AI safety experts involved in overseeing AI laws also have scope to flag concerns about systemic risks that may arise elsewhere. (For more information on the governance structure devised by the Block for the AI Act, including the various roles of the AI Office, please see our previous report.)
As a result of lobbying by Mr. Mistral and others, the GPAI rules have been watered down, reducing requirements for open source providers, for example (Lucky Mistral!). Research and development has also been carved out, so GPAI that has not yet been commercialized will not even be subject to transparency requirements and will be completely outside the scope of the law.
The long march towards compliance
The AI Act officially entered into force across the EU on August 1, 2024. With deadlines set at various intervals for various components to comply from early next year until around mid-2027, this day effectively sounded the gun.
Some of the key compliance deadlines are six months after the Prohibited Use Cases rule goes into effect. Nine months before the Code of Conduct begins to apply. Transparency and governance requirements take 12 months. 24 months for other AI requirements, including obligations for some high-risk systems. 36 months for other high-risk systems.
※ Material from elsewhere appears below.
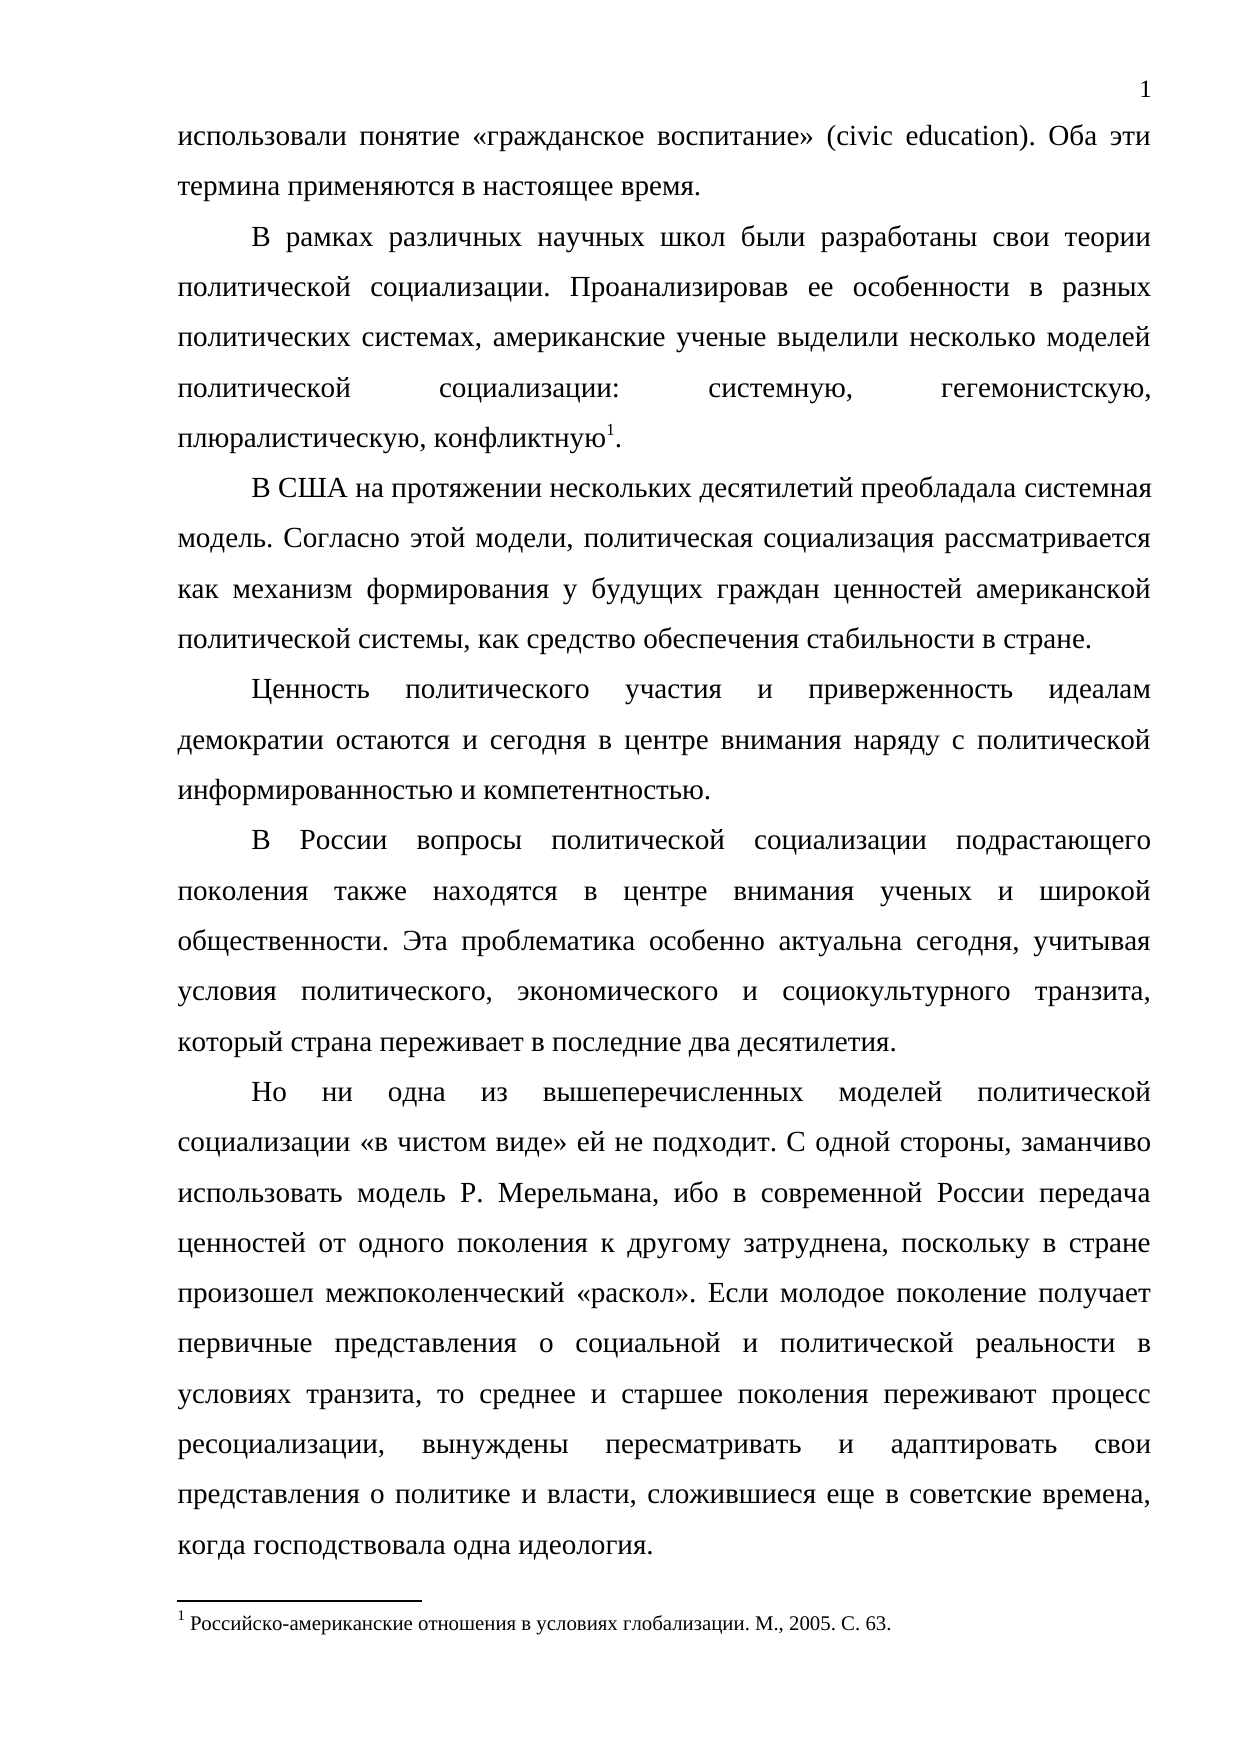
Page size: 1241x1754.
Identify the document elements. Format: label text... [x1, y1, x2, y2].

text В рамках различных научных школ были разработаны свои теории политической социализации. Проанализировав ее особенности в разных политических системах, американские ученые выделили несколько моделей политической социализации: системную, гегемонистскую, плюралистическую, конфликтную. [177, 219, 1152, 453]
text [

One of the reasons for this phased approach to legal provisions is to give companies sufficient time to properly carry out their operations. But beyond that, it is clear that regulators need time to figure out what compliance looks like in this cutting-edge situation.
At the time of writing, the bloc is busy developing guidance on various aspects of the law ahead of these deadlines, including a code of practice for GPAI authors. The EU is also negotiating the definition of “AI systems” in the law (i.e. what software will or will not be covered) and clarifications regarding prohibited uses of AI.
The full picture of what the AI Act means for covered companies is still blurring and taking shape. But key details are expected to be finalized in the coming months and early next year.
Another consideration is that as these technologies (and their associated risks) continue to evolve as a result of the pace of development in the AI field, what is required to comply with the law may also continue to change. There is. So this is one rulebook that you might want to keep as a living document.
AI rule enforcement
Supervision of the GPAI is centralized at EU level, with the AI Secretariat playing a key role. The penalties that the European Commission can apply to enforce these rules could amount to up to 3% of a model manufacturer's global turnover.
In other regions, enforcement of the law's rules regarding AI systems is decentralized, with member state-level authorities (with multiple designated supervisory bodies) responsible for assessing and investigating compliance issues for most AI apps. (as there may be cases where there is more than one person). . It remains to be seen how well this structure will work.
In theory, fines for violations of prohibited uses could reach up to 7% of global turnover (or 35 million euros, whichever is greater). Violations of other AI obligations can result in fines of up to 3% of global turnover, or up to 1.5% for providing false information to regulators. As a result, the scale of sanctions that enforcement authorities can impose is on a sliding scale.